As for whether this production is entertaining, it is. In his first fully staged production with the company, WNO principal conductor Evan Rogister’s easy give and take with his musicians, including the singers, evidenced the kind of trust essential to any tight band where the players collaborate by feel as much or more than by counting, although the tempi were perfect.

Every voice in this cast is outstanding either solo or blended with others, and complemented the colors of one another so well, the vocal tapestry was complete. Making her arresting WNO debut in the role of Donna Anna, Colombian-American spinto soprano Vanessa Vasquez’s flutey top edged ever higher than you thought it might in her revenge aria, “Or sai chi l’onore,” glinting and glimmering throughout. Let’s hear more from her, please.

Ryan McKinny in the title role in Washington National Opera's 'Don Giovanni.' Photo by Scott Suchman.
Ryan McKinny in the title role in Washington National Opera’s ‘Don Giovanni.’ Photo by Scott Suchman.

American lyric tenor Alek Shrader as Don Ottavio had the lightest of all the voices, making him the perfect foil to all that booming from the lower voiced males, and perfectly embodying Mozart’s intention for Anna’s suitor to be gentle and steadfast, even when scared. I enjoyed every sweet note he sang, even if on occasion he was less audible than his counterparts. Paired with Vasquez, I believed in the sound of their love.

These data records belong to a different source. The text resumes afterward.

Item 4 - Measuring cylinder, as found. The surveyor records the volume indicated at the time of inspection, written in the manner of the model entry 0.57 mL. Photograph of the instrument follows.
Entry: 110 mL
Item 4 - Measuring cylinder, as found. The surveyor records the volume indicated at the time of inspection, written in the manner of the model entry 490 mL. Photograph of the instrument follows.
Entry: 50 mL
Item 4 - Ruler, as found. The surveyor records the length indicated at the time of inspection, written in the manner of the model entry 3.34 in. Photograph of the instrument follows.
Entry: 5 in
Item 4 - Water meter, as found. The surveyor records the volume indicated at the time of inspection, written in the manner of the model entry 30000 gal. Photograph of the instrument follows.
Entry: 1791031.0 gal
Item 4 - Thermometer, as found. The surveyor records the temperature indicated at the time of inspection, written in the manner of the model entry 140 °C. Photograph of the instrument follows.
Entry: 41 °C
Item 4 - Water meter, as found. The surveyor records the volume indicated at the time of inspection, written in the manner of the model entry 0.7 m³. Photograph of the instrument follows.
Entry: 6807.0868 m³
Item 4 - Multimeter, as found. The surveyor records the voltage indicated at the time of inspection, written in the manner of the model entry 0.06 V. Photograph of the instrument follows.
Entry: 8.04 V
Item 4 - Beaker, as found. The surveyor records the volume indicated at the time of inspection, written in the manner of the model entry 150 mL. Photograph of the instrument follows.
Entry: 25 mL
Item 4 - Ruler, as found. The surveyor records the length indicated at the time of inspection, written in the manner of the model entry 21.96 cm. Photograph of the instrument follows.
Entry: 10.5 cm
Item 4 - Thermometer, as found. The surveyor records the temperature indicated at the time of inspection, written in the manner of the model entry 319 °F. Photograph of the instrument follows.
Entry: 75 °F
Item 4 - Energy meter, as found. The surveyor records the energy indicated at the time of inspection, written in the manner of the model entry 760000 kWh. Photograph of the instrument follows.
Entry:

Also making her WNO debut as Zerlina was soprano Vanessa Becerra, whose ideal soubrette lent its unfailingly bright, coy, and lithe sound to her charming stage presence. She and fellow Texan, baritone Norman Garrett as Masetto, were well-matched in their lyrical abilities.

Completing the testosterone trio were American bass-baritone Kyle Ketelsen as Leporello and American bass Peter Volpe as The Commendatore. It was an intriguing mix of bass clef tones, with Volpe’s lyric bass bookending the night with his initial God-like thunder, promising that he alone would be the one to settle the score with the contemptible Giovanni, returning as an inferno near the end to make good on his promise. In between was Ketelsen’s beautiful range, adding nuance to the neuroticism of the servant who wishes he did not have to be in league with his bullying master.

This opera, which I have seen, sung, and listened to more times than I can count ordinarily makes me laugh, being that it is perhaps Mozart’s best “dramedy,” a show about the darkest of souls, peppered with Leperello’s snickering asides and Giovanni’s randy banter. But, after the past four years, no. No way. When Leporello sings his catalogue aria, enumerating the countless women assaulted by Giovanni, and repeats how “la piccina,” the youngest ones, are his master’s favorite to assault, in light of the Jeffrey Epstein scandal, I had chills, not giggles. To Ketelsen’s credit, he sang the entire aria not with derision, as is often done, but with remorse.

This is the real “ripped from the headlines” impact of WNO’s production of Mozart’s masterpiece. It demonstrates how as the seat of our nation’s power, and thus ground zero for the forces of good and evil, when our politicians can’t or won’t have the kind of reckoning with themselves that Elvira manages, it is Washington’s wealth of art and artists that offer moral clarity. To not leverage this wealth is to go to hell with the evildoers.